* **EXERCISE REQUIREMENTS**
Strip out the pictures and transcribe the records that follow exactly.

Web page edit records:
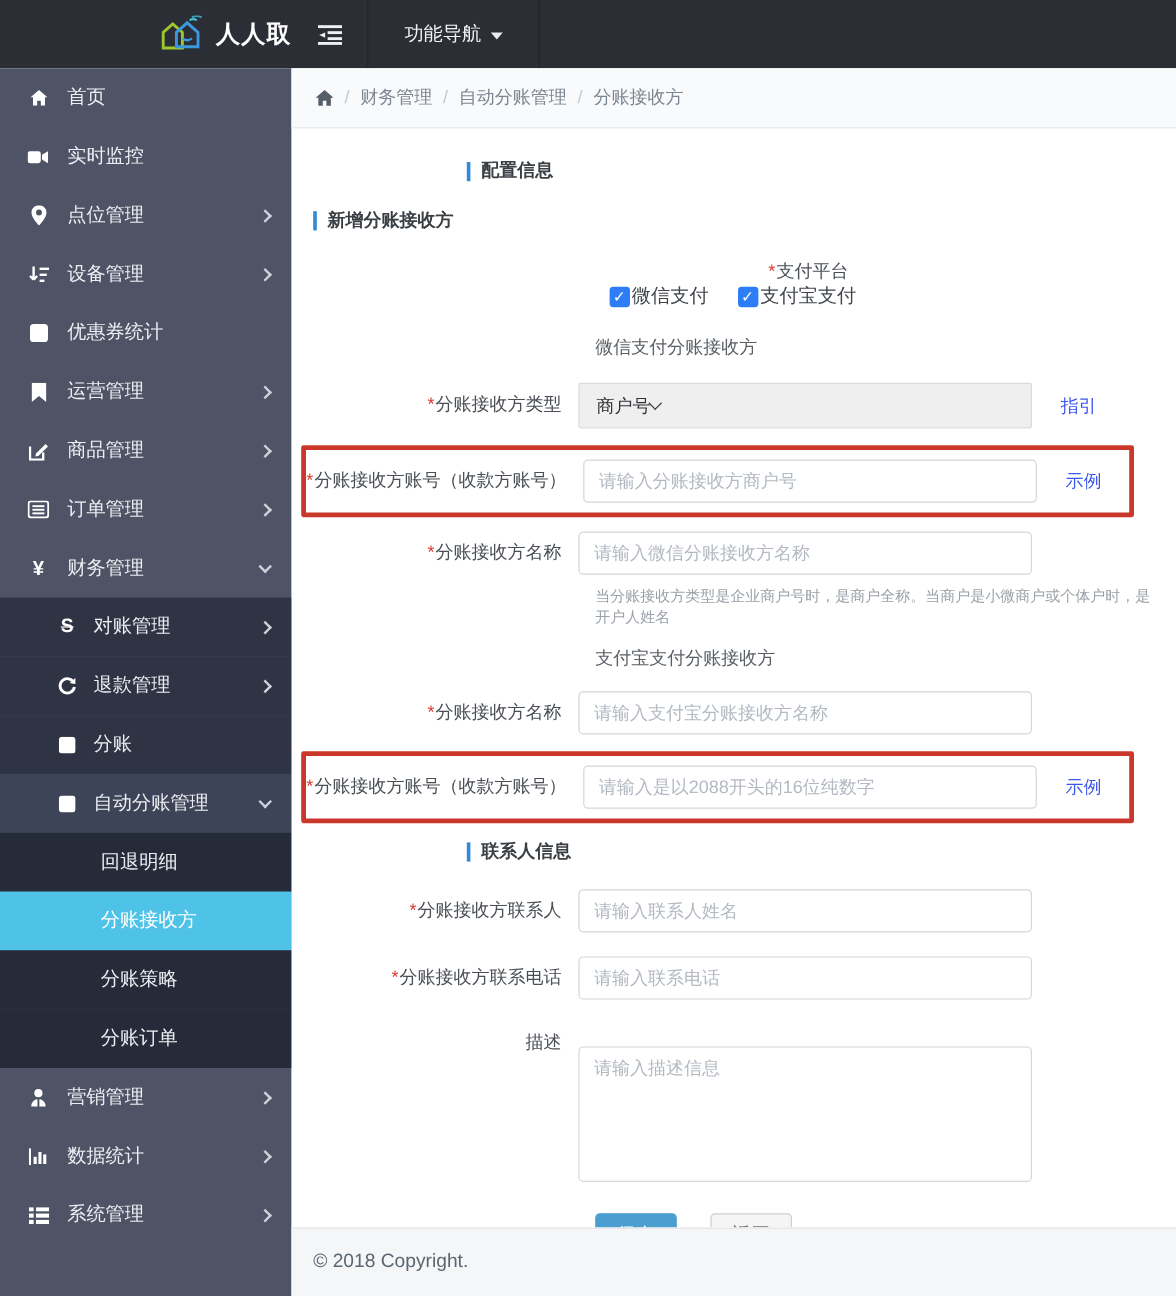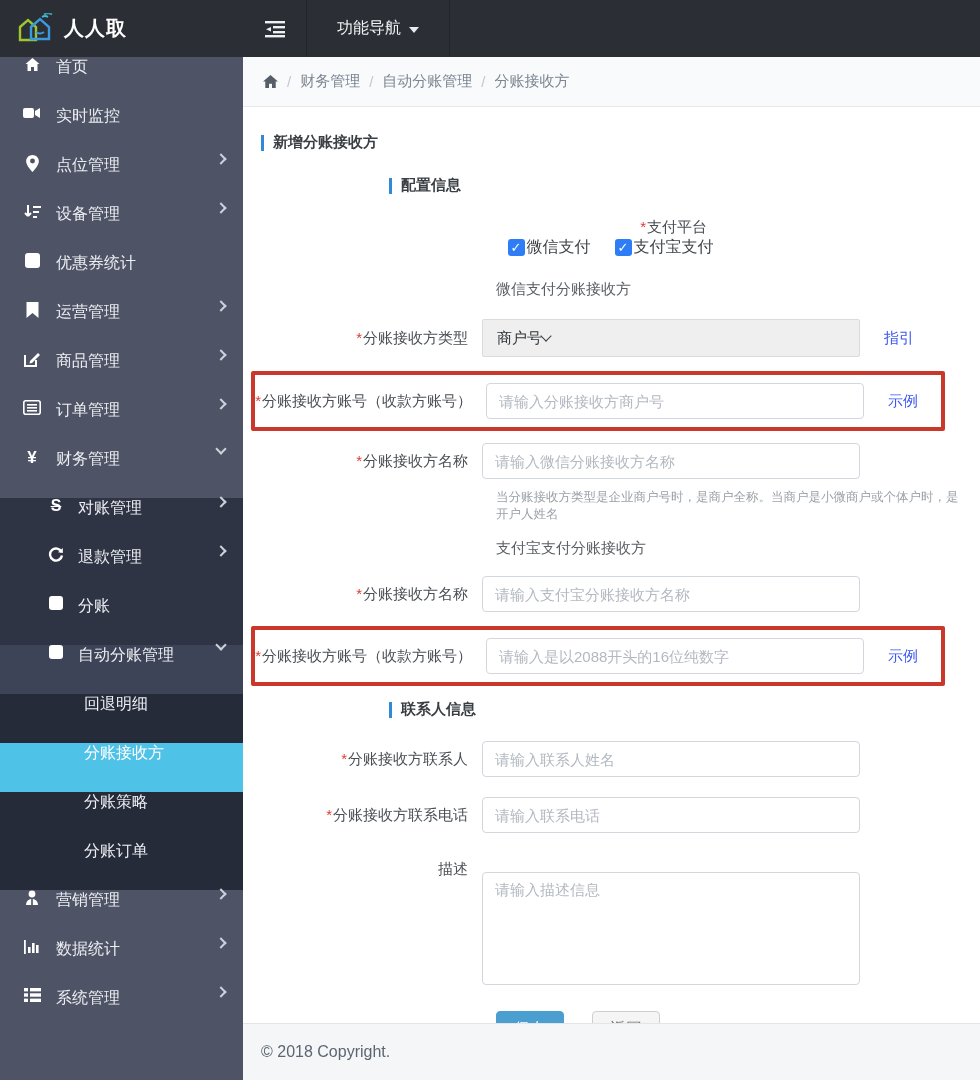--- a/index.html
+++ b/index.html
@@ -8,31 +8,31 @@
     --c-hl:#c9382a; --c-primary:#4a9fd0; --c-checkbox:#2e7df6;
   }
   *{box-sizing:border-box;margin:0;padding:0}
   html,body{width:980px;height:1080px;overflow:hidden;
     font-family:"Liberation Sans","DejaVu Sans",sans-serif;background:#fff;}
   .app{position:relative;width:980px;height:1080px;}
 
   
   .header{position:absolute;top:0;left:0;width:980px;height:57px;background:var(--c-header);
     display:flex;align-items:stretch;color:#fff;}
-  .logo{width:243px;display:flex;align-items:center;padding-left:16px;gap:10px;}
+  .logo{width:243px;display:flex;align-items:center;padding-left:16px;gap:10px;justify-content:flex-end;}
   .brand{font-size:20px;font-weight:bold;letter-spacing:1px;color:#fff;}
   .hd-toggle{width:63px;display:flex;align-items:center;justify-content:center;cursor:pointer;}
   .hd-nav{display:flex;align-items:center;gap:8px;padding:0 30px;font-size:16px;color:#f2f3f5;
     border-left:1px solid #232629;border-right:1px solid #232629;cursor:pointer;}
   .caret-down{width:0;height:0;border-left:5px solid transparent;border-right:5px solid transparent;
     border-top:6px solid #e8eaee;margin-top:2px;}
 
   
   .sidebar{position:absolute;top:57px;left:0;width:243px;height:1023px;background:var(--c-sidebar);}
-  .s-item{height:49px;display:flex;padding:0 18px 0 22px;color:#eceef3;
+  .s-item{height:49px;display:flex;align-items:center;padding:0 18px 0 22px;color:#eceef3;
     font-size:16px;cursor:pointer;}
   .s-item .s-ico{width:20px;display:flex;justify-content:center;margin-right:14px;flex:none;}
   .s-item .s-label{flex:1;white-space:nowrap;overflow:hidden;}
   .lvl1{background:var(--c-sub1);padding-left:46px;}
   .lvl1 .s-ico{margin-right:12px;}
   .lvl1-open{background:var(--c-sub1-open);}
   .lvl2{background:var(--c-sub2);padding-left:84px;}
   .active{background:var(--c-active);color:#fff;}
   .chev{width:8px;height:8px;border-right:2px solid #cdd1da;border-bottom:2px solid #cdd1da;flex:none;}
   .chev-r{transform:rotate(-45deg);}
@@ -302,28 +302,28 @@
         </span>
       <span class="bc-sep">/</span>
       <span class="bc-item">财务管理</span>
       <span class="bc-sep">/</span>
       <span class="bc-item">自动分账管理</span>
       <span class="bc-sep">/</span>
       <span class="bc-item">分账接收方</span>
     </div>
 
     <div class="content">
+      <div class="blue-title sect">
+        <span class="bar"></span>
+        <span class="t">配置信息</span>
+      </div>
+
       <div class="blue-title">
         <span class="bar"></span>
         <span class="t">新增分账接收方</span>
-      </div>
-
-      <div class="blue-title sect">
-        <span class="bar"></span>
-        <span class="t">配置信息</span>
       </div>
 
       <div class="frow" style="margin-bottom:22px;flex-direction:column;">
         <span class="flabel"><span class="req">*</span><span>支付平台</span></span>
         <div class="cbgroup">
           <span class="cbitem">
             <span class="cbbox">✓</span>
             <span>微信支付</span>
           </span>
           <span class="cbitem">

* **EXERCISE ANSWER**
--- a/index.html
+++ b/index.html
@@ -8,31 +8,31 @@
     --c-hl:#c9382a; --c-primary:#4a9fd0; --c-checkbox:#2e7df6;
   }
   *{box-sizing:border-box;margin:0;padding:0}
   html,body{width:980px;height:1080px;overflow:hidden;
     font-family:"Liberation Sans","DejaVu Sans",sans-serif;background:#fff;}
   .app{position:relative;width:980px;height:1080px;}
 
   
   .header{position:absolute;top:0;left:0;width:980px;height:57px;background:var(--c-header);
     display:flex;align-items:stretch;color:#fff;}
-  .logo{width:243px;display:flex;align-items:center;padding-left:16px;gap:10px;}
+  .logo{width:243px;display:flex;align-items:center;padding-left:16px;gap:10px;justify-content:flex-end;}
   .brand{font-size:20px;font-weight:bold;letter-spacing:1px;color:#fff;}
   .hd-toggle{width:63px;display:flex;align-items:center;justify-content:center;cursor:pointer;}
   .hd-nav{display:flex;align-items:center;gap:8px;padding:0 30px;font-size:16px;color:#f2f3f5;
     border-left:1px solid #232629;border-right:1px solid #232629;cursor:pointer;}
   .caret-down{width:0;height:0;border-left:5px solid transparent;border-right:5px solid transparent;
     border-top:6px solid #e8eaee;margin-top:2px;}
 
   
   .sidebar{position:absolute;top:57px;left:0;width:243px;height:1023px;background:var(--c-sidebar);}
-  .s-item{height:49px;display:flex;padding:0 18px 0 22px;color:#eceef3;
+  .s-item{height:49px;display:flex;align-items:center;padding:0 18px 0 22px;color:#eceef3;
     font-size:16px;cursor:pointer;}
   .s-item .s-ico{width:20px;display:flex;justify-content:center;margin-right:14px;flex:none;}
   .s-item .s-label{flex:1;white-space:nowrap;overflow:hidden;}
   .lvl1{background:var(--c-sub1);padding-left:46px;}
   .lvl1 .s-ico{margin-right:12px;}
   .lvl1-open{background:var(--c-sub1-open);}
   .lvl2{background:var(--c-sub2);padding-left:84px;}
   .active{background:var(--c-active);color:#fff;}
   .chev{width:8px;height:8px;border-right:2px solid #cdd1da;border-bottom:2px solid #cdd1da;flex:none;}
   .chev-r{transform:rotate(-45deg);}
@@ -302,28 +302,28 @@
         </span>
       <span class="bc-sep">/</span>
       <span class="bc-item">财务管理</span>
       <span class="bc-sep">/</span>
       <span class="bc-item">自动分账管理</span>
       <span class="bc-sep">/</span>
       <span class="bc-item">分账接收方</span>
     </div>
 
     <div class="content">
+      <div class="blue-title sect">
+        <span class="bar"></span>
+        <span class="t">配置信息</span>
+      </div>
+
       <div class="blue-title">
         <span class="bar"></span>
         <span class="t">新增分账接收方</span>
-      </div>
-
-      <div class="blue-title sect">
-        <span class="bar"></span>
-        <span class="t">配置信息</span>
       </div>
 
       <div class="frow" style="margin-bottom:22px;flex-direction:column;">
         <span class="flabel"><span class="req">*</span><span>支付平台</span></span>
         <div class="cbgroup">
           <span class="cbitem">
             <span class="cbbox">✓</span>
             <span>微信支付</span>
           </span>
           <span class="cbitem">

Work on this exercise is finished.